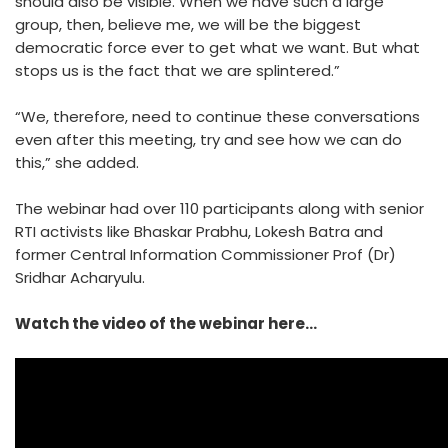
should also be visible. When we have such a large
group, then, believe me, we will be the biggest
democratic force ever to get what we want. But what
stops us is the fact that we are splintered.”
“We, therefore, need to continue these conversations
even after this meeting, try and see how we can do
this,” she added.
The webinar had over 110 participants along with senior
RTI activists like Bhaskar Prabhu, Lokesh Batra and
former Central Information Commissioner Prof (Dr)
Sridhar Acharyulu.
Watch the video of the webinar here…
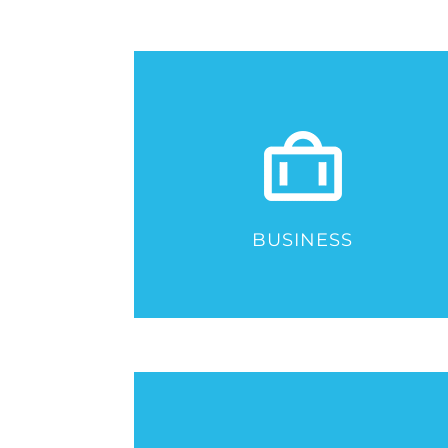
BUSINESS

---

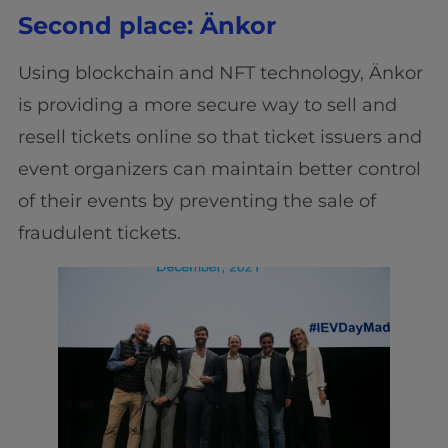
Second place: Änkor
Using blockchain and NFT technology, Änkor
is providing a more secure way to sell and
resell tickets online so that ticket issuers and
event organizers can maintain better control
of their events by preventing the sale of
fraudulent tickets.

What the task requires >> Repeat word for word the stretch of the listing from the line containing "Second place: Änkor" through the line containing "fraudulent tickets.".

Problem solution >>
Second place: Änkor
Using blockchain and NFT technology, Änkor
is providing a more secure way to sell and
resell tickets online so that ticket issuers and
event organizers can maintain better control
of their events by preventing the sale of
fraudulent tickets.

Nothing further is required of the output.